Drawing the wrong lessons

I was reading an interesting Atlantic Cities article someone linked to on Facebook: Survival Lessons from an Ancient City. It made me think of Strong Towns (which isn’t mentioned in the piece, sadly) but it also made me think about the wisdom, or lack thereof, of efforts to extend light-rail systems to far-flung suburbs, as in the Bay Area and other regions. (The wisdom of such extensions in Portland has less to do with the question of far-flung suburbs — as ours are not especially far-flung — and more to do with the transit authority funding issues.) One of the presentations I heard at Towards Carfree Cities in Guadalajara was from an activist who didn’t think that these types of extensions were a good idea, because even though they are, in some sense, better than building freeways, they still tend to shift development to the edge of the city or metro area, making the city/metro area spread out and reducing density, and requiring more infrastructure and travel time (and thus making it less resilient to crises). Interestingly, the author seems to consider these systems a positive effort:

Finally, Denver, Phoenix, and Dallas are trying to re-knit the suburbs with the cities using light rail to generate development along corridors rather than continuous outward development.
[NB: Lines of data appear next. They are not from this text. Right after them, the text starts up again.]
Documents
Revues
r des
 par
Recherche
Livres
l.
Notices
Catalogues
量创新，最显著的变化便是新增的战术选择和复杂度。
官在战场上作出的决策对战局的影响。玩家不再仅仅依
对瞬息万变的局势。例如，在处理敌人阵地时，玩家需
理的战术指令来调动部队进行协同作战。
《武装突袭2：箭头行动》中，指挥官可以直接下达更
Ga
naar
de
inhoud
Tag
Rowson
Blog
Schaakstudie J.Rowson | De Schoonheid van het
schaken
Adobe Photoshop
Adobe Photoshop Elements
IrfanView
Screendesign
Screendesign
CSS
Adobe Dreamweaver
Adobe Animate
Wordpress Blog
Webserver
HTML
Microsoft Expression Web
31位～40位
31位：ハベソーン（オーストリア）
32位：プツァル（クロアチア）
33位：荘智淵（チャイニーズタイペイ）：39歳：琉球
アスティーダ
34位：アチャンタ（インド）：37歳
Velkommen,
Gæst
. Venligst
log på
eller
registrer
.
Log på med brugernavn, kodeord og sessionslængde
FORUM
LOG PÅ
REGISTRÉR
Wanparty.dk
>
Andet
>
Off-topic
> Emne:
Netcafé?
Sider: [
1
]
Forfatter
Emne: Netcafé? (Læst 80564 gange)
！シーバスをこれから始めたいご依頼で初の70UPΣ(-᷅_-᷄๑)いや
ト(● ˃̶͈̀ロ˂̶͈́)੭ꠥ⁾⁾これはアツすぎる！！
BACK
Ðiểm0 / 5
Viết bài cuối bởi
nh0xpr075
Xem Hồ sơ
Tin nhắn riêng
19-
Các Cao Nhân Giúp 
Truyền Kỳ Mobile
It’s true that if you are going to develop outward, it’s better to do so in corridors, because at least the development is concentrated, but I think the author’s positive opinion about this may ultimately result from it being hard to get out of the mindset of thinking that developing outward is basiclly required (an attitude unfortunately shared by Oregon’s sprawl control measures as well). I really appreciated the activist in Guadalajara who was willing to take the radical position that it isn’t a good idea to do it at all, no matter what mode you are using, because it made me question that mindset, and ultimately come to understand his perspective and become skeptical of suburban rail extensions as good uses of resources. I’m not anti-extension in general, but with the limited resources that we currently have in terms of funding, doing one thing means not doing other things, and I’m not sure that many suburban rail extensions stack up with regard to their long-term ROI, due to these resilience issues.